Multitask Preplay generalizes Dyna, which only caches the goal you pursued. It sits between Dyna (model-based, single-task) and successor features (predictive representations across goals), combining what each does well.

Schematic of Multitask Preplay. While pursuing goal g, the agent observes accessible goal g' along the trajectory; offline, it preplays a counterfactual rollout to g' and caches predictions for both into a shared value function.
Figure 1. Multitask Preplay overview. (1) The agent pursues a task and observes other accessible goals along the way. (2) During offline replay, the agent counterfactually simulates pursuit of those other goals. (3) Predictions for all goals are cached into a shared representation. (4) When an unannounced goal becomes the actual task, behavior is fast and reactive — no new experience or planning required.
Two-axis categorization of RL methods. Top: a 2x3 grid mapping number-of-predictions-per-state (single reward vs. multiple) against compute strategy (model-free, model-based background learning, decision-time planning). Multitask Preplay (Ours) sits in the multi-prediction model-based-background cell. Bottom: gridworld behavior for Q-learning, Successor Features / HER, Dyna, and Multitask Preplay, showing what each caches when the agent has experienced the path to a coffee shop while observing food and grocery store along the way.
Figure 2. Where Multitask Preplay fits among RL methods. Top: Two axes — number of predictions per state (1 reward vs. multiple) × compute strategy (model-free, model-based background learning, decision-time planning). Yellow methods cache the results of computation; purple methods leverage model-based planning. Bottom: Behavior in a gridworld where the agent walked to a coffee shop while passing food and a grocery store. (a) Q-learning caches a single reward prediction along the experienced path. (b) Successor Features / HER cache predictions for multiple goals — but only those whose features were experienced. (c) Dyna simulates extra coffee-shop trajectories to refine the same single prediction. (d) Multitask Preplay simulates trajectories to accessible-but-unpursued goals (food, groceries), caching a predictive map that covers all three.

* Stored records
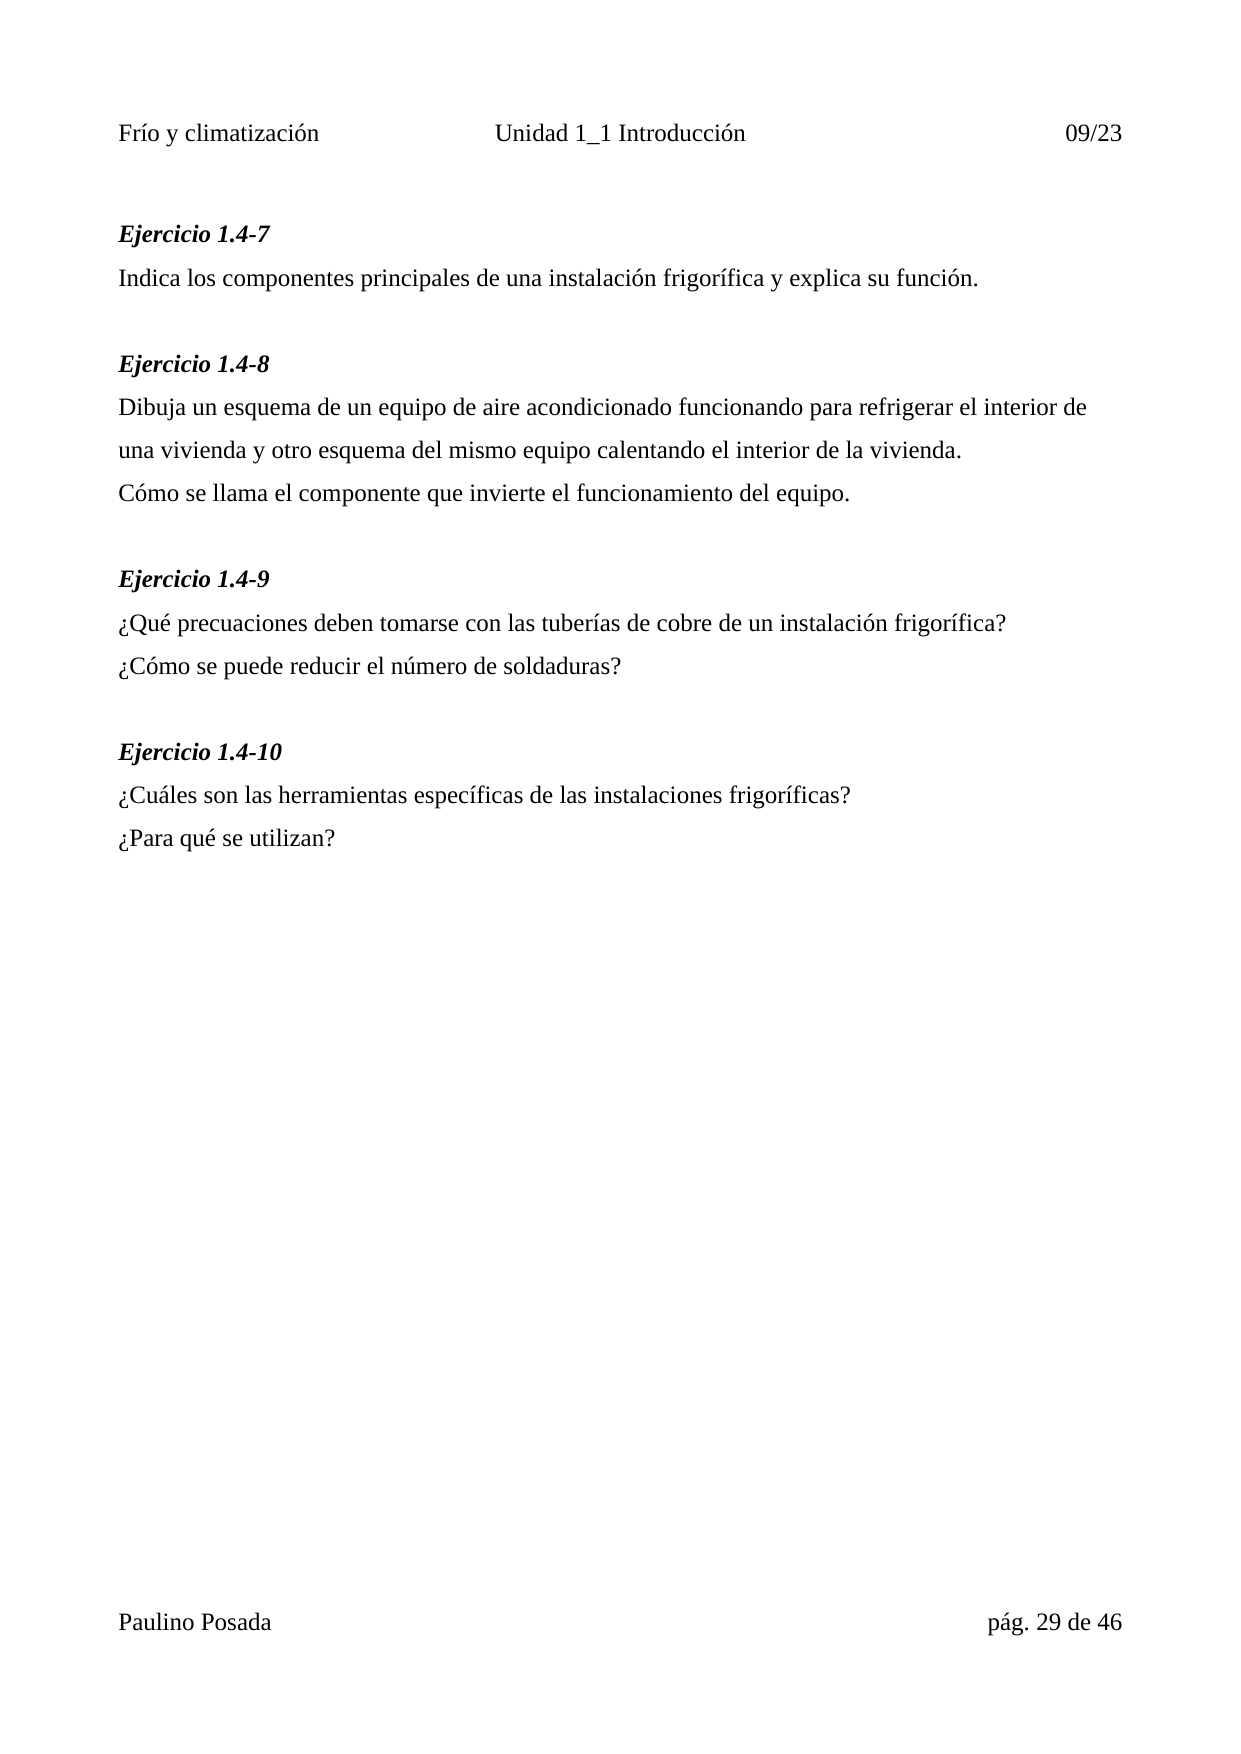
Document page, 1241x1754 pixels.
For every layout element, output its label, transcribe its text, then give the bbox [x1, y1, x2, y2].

text Ejercicio 1.4-8 [118, 349, 1122, 378]
text Indica los componentes principales de una instalación frigorífica y explica su función. [118, 263, 1122, 291]
text Ejercicio 1.4-7 [118, 219, 1122, 248]
text Cómo se llama el componente que invierte el funcionamiento del equipo. [118, 478, 1122, 507]
text ¿Para qué se utilizan? [118, 823, 1122, 852]
text ¿Qué precuaciones deben tomarse con las tuberías de cobre de un instalación frigorífica? [118, 608, 1122, 636]
text ¿Cómo se puede reducir el número de soldaduras? [118, 651, 1122, 679]
text Dibuja un esquema de un equipo de aire acondicionado funcionando para refrigerar el interior de una vivienda y otro esquema del mismo equipo calentando el interior de la vivienda. [118, 392, 1122, 464]
text Ejercicio 1.4-9 [118, 564, 1122, 593]
text ¿Cuáles son las herramientas específicas de las instalaciones frigoríficas? [118, 780, 1122, 809]
text Ejercicio 1.4-10 [118, 737, 1122, 766]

* Problem A
Rewrite the stretch of the Multitask Preplay text from "Schematic of Multitask" through "shared value function.", replacing "counterfactual rollout" with "simulated rollout".
* Problem B
Present the stretch of the listing from its start through the line containing "text ¿Qué precuaciones" as a Markdown table with the columns No. and Text, one numbered row per line. Omit blank lines and pictures.

* Complete answer A
Schematic of Multitask Preplay. While pursuing goal g, the agent observes accessible goal g' along the trajectory; offline, it preplays a simulated rollout to g' and caches predictions for both into a shared value function.

* Complete answer B
| No. | Text |
|---|---|
| 1 | Document page, 1241x1754 pixels. |
| 2 | For every layout element, output its label, transcribe its text, then give the bbox [x1, y1, x2, y2]. |
| 3 | text Ejercicio 1.4-8 [118, 349, 1122, 378] |
| 4 | text Indica los componentes principales de una instalación frigorífica y explica su función. [118, 263, 1122, 291] |
| 5 | text Ejercicio 1.4-7 [118, 219, 1122, 248] |
| 6 | text Cómo se llama el componente que invierte el funcionamiento del equipo. [118, 478, 1122, 507] |
| 7 | text ¿Para qué se utilizan? [118, 823, 1122, 852] |
| 8 | text ¿Qué precuaciones deben tomarse con las tuberías de cobre de un instalación frigorífica? [118, 608, 1122, 636] |